Одеваясь, Майкл пытался думать о чем-нибудь постороннем. Было как-то нехорошо в такое знаменательное утро сидеть с больной головой после вчерашней сумасшедшей пьянки в этой крикливо обставленной, отделанной розовым шифоном, как голливудский дом терпимости, комнате и предаваться унылым размышлениям о своем финансовом положении, подобно захудалому счетоводишке, который украл пятьдесят долларов из кассы и сейчас не знает, как положить их обратно до прихода ревизоров. Где-нибудь в Гонолулу стоят у своих орудий люди, материальное положение которых, возможно, еще хуже, чем у него, но они сегодня утром, конечно, не думают об этом. И все же было бы неразумно пойти сейчас на призывной пункт и записаться в армию. Дико, но факт, что патриотизм, как и почти все иные благородные порывы, доступнее всего богатым.

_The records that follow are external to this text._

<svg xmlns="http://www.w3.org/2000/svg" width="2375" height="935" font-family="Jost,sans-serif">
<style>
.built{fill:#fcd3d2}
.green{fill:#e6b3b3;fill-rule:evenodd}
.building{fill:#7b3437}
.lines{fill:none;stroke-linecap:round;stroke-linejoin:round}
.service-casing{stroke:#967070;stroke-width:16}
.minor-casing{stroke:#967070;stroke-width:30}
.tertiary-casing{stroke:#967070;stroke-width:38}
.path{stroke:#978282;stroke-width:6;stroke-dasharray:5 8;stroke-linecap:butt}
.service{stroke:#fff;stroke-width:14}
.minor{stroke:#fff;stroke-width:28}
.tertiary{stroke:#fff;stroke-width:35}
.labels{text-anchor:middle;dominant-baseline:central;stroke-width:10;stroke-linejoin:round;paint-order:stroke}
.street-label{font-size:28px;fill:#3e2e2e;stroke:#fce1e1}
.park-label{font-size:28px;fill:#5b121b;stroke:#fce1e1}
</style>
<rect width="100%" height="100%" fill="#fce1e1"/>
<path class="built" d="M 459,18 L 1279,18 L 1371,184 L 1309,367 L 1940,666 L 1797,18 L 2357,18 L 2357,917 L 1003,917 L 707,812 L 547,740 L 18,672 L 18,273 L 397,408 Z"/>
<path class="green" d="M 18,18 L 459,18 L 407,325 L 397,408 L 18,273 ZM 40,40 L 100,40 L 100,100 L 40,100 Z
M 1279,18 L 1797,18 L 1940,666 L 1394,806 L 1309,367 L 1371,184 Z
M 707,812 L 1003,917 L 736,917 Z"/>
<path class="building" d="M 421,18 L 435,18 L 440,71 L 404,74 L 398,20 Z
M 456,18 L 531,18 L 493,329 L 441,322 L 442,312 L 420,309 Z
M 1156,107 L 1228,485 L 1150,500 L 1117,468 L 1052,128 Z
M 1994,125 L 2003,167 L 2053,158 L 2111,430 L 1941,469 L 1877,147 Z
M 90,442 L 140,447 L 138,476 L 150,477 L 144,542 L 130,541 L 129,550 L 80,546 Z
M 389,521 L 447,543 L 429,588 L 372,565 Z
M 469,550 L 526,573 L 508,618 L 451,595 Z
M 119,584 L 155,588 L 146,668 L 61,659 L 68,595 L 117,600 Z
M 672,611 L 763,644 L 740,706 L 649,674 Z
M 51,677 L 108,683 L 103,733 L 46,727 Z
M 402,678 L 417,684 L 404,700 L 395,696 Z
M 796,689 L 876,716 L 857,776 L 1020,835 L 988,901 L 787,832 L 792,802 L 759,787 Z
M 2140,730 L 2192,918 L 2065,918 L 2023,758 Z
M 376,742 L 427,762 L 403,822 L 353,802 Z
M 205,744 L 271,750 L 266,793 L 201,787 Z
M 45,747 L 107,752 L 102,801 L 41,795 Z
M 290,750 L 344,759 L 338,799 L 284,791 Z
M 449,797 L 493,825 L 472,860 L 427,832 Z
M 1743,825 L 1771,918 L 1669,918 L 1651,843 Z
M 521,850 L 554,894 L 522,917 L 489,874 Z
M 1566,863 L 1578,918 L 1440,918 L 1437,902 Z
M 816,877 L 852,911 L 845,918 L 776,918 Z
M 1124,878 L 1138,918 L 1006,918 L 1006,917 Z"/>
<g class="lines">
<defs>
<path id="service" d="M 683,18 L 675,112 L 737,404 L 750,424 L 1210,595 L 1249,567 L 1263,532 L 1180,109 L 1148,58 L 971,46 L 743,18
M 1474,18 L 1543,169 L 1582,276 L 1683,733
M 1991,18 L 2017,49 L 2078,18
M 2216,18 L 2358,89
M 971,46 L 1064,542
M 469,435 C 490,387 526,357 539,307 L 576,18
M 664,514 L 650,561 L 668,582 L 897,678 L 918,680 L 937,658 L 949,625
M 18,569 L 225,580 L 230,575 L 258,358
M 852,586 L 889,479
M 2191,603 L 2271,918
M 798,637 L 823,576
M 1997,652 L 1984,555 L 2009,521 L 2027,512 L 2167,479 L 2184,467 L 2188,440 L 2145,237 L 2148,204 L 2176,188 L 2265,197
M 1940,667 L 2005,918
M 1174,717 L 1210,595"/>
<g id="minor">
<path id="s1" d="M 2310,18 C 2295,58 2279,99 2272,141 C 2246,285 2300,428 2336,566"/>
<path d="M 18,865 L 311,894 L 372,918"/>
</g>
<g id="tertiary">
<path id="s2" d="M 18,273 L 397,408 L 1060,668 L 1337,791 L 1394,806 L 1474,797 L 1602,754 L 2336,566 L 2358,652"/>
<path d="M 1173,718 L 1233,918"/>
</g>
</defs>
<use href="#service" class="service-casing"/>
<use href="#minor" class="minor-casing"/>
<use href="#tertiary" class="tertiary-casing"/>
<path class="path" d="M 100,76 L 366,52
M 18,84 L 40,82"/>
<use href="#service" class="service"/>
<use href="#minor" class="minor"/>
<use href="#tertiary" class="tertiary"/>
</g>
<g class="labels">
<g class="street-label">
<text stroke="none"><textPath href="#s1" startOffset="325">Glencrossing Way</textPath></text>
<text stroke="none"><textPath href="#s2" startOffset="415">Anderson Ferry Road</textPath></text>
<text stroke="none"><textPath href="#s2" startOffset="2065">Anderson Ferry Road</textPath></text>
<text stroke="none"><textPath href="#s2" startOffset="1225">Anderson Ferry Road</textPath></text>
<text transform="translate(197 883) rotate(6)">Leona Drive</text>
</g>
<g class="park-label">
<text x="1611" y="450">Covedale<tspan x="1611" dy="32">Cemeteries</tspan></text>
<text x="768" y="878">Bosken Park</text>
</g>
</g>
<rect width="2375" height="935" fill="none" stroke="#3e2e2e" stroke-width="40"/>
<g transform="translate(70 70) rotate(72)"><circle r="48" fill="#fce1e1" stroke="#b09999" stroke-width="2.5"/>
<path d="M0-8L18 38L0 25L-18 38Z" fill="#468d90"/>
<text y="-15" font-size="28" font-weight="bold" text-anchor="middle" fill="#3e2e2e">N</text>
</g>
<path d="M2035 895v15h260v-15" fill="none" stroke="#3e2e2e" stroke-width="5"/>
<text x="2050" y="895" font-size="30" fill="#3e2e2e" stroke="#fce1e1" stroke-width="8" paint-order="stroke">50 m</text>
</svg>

Продолжая одеваться, Майкл услышал, как в соседнюю комнату вошел негр-лакей, осторожно полез в буфет и звякнул бутылкой. Объявление войны не повлияло на него, усмехнулся Майкл, он все так же ворует джин.
Майкл завязал галстук и вышел в гостиную. Негр чистил ковер пылесосом. Он стоял в центре комнаты, уставившись в потолок, и небрежно водил щеткой из стороны в сторону. В комнате пахло джином. Негр качался, как маятник, и явно не спешил закончить свою работу.

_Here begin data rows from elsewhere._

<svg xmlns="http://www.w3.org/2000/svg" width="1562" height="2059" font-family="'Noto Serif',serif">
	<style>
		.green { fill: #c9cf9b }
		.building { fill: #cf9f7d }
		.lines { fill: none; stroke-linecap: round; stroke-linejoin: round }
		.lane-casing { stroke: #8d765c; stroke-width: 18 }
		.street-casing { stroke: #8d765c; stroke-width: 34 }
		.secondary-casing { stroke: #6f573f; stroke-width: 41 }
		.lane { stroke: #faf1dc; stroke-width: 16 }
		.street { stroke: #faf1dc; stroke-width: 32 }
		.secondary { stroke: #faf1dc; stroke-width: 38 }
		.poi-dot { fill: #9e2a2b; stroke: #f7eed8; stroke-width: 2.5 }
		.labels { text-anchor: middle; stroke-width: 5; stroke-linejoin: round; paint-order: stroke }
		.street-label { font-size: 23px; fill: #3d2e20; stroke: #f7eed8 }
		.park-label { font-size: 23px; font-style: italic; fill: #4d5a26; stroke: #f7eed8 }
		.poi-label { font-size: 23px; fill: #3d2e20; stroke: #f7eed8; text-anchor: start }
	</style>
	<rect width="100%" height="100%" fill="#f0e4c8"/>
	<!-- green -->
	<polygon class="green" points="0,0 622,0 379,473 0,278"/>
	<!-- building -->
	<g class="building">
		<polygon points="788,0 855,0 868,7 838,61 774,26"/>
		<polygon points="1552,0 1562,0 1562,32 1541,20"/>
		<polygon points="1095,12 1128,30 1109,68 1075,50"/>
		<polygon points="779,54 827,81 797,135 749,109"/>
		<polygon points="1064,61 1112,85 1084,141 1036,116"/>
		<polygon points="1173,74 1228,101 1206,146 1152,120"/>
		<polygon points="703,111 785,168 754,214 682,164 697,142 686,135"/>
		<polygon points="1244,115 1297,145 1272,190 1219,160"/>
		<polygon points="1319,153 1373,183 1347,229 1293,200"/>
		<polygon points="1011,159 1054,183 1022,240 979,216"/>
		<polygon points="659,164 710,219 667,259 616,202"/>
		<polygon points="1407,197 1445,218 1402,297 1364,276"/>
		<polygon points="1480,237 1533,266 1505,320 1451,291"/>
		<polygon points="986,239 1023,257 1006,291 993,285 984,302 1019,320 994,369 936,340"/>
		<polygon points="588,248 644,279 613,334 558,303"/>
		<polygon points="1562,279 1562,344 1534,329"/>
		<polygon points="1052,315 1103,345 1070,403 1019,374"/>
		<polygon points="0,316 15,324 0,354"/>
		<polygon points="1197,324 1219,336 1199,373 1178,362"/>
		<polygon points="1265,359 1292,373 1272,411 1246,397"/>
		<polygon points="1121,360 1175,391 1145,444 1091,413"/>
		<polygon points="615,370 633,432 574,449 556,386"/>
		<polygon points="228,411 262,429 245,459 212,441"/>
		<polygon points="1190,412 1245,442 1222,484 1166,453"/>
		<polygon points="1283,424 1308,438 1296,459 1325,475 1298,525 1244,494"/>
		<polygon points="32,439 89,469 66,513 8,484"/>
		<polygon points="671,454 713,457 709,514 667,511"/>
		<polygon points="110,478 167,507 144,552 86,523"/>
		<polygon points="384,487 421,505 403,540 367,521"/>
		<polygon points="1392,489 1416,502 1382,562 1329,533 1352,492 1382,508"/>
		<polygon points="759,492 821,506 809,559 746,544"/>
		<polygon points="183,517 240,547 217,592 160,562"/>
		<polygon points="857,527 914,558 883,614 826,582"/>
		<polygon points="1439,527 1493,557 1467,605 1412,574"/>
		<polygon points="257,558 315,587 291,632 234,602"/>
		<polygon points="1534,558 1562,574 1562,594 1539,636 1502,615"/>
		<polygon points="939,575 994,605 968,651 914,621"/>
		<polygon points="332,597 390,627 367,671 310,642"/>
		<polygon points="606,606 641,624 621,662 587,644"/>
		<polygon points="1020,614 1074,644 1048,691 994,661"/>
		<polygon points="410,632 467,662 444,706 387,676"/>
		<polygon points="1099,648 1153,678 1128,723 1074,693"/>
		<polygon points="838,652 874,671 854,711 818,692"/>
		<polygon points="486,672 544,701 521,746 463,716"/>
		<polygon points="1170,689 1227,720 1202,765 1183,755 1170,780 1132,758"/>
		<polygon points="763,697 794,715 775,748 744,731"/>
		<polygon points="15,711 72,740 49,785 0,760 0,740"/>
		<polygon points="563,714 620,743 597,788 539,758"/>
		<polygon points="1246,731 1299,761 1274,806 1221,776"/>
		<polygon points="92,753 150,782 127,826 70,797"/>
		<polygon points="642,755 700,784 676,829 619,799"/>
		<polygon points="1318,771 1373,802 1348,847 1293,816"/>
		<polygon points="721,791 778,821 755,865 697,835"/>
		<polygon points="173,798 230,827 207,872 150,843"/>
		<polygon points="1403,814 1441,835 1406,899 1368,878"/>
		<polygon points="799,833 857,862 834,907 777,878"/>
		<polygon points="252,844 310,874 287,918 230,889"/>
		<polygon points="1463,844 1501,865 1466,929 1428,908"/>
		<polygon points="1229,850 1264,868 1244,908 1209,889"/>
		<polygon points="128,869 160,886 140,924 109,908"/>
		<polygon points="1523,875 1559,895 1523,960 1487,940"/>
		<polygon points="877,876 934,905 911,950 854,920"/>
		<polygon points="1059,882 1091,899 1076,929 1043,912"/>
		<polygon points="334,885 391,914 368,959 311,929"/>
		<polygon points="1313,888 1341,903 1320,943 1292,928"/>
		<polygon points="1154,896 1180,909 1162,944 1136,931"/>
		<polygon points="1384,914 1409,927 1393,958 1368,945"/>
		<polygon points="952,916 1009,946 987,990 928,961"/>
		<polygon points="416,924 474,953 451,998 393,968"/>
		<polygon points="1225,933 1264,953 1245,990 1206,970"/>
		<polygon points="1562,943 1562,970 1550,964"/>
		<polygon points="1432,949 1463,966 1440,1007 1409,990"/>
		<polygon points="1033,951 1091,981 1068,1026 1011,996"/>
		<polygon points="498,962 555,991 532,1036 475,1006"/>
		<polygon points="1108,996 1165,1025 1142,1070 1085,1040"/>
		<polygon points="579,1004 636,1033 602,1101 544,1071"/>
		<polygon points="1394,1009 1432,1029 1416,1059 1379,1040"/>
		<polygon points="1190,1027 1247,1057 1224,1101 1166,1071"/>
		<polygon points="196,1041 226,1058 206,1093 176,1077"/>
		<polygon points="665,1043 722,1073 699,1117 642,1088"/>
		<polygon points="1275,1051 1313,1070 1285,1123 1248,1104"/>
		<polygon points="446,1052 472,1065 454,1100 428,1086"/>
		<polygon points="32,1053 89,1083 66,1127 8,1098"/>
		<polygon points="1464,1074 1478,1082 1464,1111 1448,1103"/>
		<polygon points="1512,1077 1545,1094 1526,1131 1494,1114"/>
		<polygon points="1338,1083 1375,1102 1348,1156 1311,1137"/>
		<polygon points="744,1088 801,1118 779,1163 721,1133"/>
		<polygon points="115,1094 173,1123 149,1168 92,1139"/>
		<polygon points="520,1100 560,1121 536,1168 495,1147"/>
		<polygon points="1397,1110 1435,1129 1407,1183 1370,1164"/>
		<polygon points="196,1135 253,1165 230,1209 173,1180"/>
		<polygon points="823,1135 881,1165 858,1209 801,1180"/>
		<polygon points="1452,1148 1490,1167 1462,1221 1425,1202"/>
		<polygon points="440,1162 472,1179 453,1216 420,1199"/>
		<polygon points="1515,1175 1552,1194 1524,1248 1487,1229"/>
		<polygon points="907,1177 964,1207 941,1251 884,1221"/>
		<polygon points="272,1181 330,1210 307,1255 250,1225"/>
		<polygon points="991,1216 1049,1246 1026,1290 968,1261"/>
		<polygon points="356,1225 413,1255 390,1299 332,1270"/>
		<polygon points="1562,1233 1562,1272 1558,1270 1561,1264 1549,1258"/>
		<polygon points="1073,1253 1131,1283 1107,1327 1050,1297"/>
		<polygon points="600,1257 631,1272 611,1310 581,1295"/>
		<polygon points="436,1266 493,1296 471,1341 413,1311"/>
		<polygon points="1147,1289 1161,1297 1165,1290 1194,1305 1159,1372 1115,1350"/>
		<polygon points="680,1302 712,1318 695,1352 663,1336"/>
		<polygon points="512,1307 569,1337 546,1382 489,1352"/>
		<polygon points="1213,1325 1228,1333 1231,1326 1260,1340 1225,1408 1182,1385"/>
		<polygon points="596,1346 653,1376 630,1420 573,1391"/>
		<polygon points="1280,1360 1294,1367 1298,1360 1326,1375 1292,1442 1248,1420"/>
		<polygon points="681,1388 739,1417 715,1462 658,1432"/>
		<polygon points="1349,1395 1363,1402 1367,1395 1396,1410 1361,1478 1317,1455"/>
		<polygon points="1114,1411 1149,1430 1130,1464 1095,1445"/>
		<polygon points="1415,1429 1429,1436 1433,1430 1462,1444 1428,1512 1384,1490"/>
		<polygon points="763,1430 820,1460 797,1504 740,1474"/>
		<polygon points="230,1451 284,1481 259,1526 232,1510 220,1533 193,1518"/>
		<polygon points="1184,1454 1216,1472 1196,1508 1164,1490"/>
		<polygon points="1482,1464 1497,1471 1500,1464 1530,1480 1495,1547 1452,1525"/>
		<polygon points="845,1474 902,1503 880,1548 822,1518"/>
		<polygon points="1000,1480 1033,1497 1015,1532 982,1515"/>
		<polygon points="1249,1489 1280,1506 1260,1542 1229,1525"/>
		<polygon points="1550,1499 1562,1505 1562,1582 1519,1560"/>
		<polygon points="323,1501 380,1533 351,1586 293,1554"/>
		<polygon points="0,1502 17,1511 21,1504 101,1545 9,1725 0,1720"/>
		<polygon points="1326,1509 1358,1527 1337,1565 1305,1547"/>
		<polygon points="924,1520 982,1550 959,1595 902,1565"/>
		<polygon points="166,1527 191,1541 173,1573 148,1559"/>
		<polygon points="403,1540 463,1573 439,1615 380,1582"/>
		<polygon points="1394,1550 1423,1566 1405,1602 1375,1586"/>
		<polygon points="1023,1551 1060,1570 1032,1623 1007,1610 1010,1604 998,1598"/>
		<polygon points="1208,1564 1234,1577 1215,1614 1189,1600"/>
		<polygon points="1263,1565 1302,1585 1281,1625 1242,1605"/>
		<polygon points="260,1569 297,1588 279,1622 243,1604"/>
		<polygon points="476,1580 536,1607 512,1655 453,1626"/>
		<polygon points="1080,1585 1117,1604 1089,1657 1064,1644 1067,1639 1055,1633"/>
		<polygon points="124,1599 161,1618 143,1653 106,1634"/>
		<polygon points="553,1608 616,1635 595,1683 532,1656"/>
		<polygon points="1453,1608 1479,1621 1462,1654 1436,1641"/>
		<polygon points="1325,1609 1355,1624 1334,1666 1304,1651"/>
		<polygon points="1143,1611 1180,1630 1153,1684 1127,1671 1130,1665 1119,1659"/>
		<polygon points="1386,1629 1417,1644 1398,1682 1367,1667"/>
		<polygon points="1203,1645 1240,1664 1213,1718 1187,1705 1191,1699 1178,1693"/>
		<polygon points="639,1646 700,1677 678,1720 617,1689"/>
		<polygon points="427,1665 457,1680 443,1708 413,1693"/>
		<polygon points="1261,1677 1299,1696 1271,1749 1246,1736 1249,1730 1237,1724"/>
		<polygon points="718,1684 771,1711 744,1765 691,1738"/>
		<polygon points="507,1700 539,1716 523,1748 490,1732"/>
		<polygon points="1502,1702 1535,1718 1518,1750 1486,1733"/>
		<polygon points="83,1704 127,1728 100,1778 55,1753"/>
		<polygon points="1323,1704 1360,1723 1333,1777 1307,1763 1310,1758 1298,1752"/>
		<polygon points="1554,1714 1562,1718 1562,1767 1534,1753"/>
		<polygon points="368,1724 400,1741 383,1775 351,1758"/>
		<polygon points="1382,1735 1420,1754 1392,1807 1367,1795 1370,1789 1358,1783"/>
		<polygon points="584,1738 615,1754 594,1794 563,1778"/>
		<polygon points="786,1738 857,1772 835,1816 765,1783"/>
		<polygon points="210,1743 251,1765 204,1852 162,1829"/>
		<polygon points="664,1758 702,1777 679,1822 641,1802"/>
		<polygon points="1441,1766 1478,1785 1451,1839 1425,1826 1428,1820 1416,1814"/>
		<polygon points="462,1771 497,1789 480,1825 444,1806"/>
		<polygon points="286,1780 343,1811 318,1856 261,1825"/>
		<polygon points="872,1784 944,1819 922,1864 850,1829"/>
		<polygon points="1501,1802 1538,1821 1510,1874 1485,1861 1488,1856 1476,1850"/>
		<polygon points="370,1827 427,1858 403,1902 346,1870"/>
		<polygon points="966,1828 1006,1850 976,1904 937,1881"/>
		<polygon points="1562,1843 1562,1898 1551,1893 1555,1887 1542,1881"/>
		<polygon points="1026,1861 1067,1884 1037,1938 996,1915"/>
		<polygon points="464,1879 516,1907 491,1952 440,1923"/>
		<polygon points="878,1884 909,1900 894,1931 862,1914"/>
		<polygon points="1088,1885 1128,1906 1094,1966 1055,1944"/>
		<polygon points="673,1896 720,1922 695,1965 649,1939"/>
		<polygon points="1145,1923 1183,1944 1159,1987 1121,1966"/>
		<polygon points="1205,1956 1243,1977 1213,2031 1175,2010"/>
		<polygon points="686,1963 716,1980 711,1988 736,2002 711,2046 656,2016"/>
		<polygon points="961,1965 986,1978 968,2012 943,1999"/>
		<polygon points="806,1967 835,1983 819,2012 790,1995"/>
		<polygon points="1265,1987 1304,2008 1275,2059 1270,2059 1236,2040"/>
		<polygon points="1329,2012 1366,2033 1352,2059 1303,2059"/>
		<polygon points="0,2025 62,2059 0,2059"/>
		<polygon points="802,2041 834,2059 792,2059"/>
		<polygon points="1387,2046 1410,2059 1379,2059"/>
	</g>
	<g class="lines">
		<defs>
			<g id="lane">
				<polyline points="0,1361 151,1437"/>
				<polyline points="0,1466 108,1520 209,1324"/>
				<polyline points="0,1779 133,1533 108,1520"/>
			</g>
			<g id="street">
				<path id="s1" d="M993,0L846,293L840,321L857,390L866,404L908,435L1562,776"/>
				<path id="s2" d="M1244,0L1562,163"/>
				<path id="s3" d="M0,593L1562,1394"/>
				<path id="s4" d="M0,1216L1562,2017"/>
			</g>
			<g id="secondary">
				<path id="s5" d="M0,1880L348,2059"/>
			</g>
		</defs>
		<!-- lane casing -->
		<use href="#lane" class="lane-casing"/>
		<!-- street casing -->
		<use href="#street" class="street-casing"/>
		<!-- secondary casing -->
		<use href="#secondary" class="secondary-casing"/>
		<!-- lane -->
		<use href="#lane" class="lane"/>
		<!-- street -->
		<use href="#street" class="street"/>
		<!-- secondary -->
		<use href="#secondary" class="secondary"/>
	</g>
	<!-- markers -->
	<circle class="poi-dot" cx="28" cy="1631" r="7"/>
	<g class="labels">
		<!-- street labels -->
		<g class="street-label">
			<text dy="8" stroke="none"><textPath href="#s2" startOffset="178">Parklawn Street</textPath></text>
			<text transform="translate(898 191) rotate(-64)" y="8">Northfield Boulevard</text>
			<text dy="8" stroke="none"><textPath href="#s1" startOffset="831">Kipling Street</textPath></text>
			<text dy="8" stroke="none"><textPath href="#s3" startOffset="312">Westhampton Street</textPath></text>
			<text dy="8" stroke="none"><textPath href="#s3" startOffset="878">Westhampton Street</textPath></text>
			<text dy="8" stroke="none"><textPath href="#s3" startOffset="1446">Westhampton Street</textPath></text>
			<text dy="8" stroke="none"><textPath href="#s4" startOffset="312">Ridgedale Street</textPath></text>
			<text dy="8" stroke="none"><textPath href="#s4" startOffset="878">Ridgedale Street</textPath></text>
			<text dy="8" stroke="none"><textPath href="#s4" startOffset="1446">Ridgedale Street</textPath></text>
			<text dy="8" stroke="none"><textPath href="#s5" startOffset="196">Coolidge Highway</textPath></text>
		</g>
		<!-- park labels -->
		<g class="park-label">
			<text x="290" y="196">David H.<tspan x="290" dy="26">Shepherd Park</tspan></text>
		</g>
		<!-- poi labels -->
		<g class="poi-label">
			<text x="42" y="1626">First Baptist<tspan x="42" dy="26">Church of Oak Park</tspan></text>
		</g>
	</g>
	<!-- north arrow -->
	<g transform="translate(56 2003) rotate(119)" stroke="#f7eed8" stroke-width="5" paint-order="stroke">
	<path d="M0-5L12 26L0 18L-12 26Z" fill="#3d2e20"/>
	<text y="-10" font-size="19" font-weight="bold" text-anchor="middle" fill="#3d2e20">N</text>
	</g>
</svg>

— Доброе утро, Брюс, — дружески поздоровался Майкл. — Как себя чувствуешь?
— Доброе утро, мистер Уайтэкр, — рассеянно ответил Брюс. — Чувствую себя как всегда. Все так же.
— Тебя возьмут в армию?
— Меня, мистер Уайтэкр? — Брюс выключил пылесос и покачал головой. — Уж кого-кого, только не старого Брюса. Если они скажут: «Брюс, поступай на военную службу», Брюс не пойдет. Я слишком стар, у меня триппер и ревматизм. Но если бы я даже был молод, как жеребенок, и могуч, как лев, я все равно не пошел бы на эту войну. На следующую — может быть, но не на эту… Нет уж, сэр!
Майкл даже попятился, когда Брюс, покачиваясь и обдавая его запахом джина, чуть не вплотную приблизился к нему, страстно и убежденно бросая эти слова. Он с изумлением глядел на старого лакея. Всякий раз, когда Майкл разговаривал с неграми, он испытывал смущение и чувство какой-то вины и никогда не мог найти с ними общий язык.
— Нет уж, сэр, — говорил между тем Брюс, раскачиваясь, — в этой войне я все равно участвовать не буду, пусть мне даже дадут винтовку из чистого серебра и шпоры из червонного золота. Как сказано в Ветхом завете, это война нечестивых, так что я и пальцем не шевельну, чтобы причинить боль своему ближнему.
— Но ведь японцы убивают американцев, — сказал Майкл. Он считал, что в такой день, как сегодня, человек обязан побеседовать с окружающими, и пытался говорить как можно проще, чтобы опьянение не помешало Брюсу понять его.
— Может, и убивают. Сам я не видел, утверждать не берусь, знаю только то, что белые пишут в своих газетах. Возможно, японцы убивают американцев потому, что их вынуждают к этому. Возможно, они пытались зайти в гостиницу, а белые сказали, что желтым тут не место. В конце концов желтые очень рассердились и сказали: «Белые не пускают нас в гостиницу? В таком случае давайте отберем у них гостиницу». Нет, сэр… — Брюс несколько раз быстро провел по ковру щеткой и снова остановил пылесос. — Нет, сэр. Эта война не для меня. Вот следующая война — это другое дело.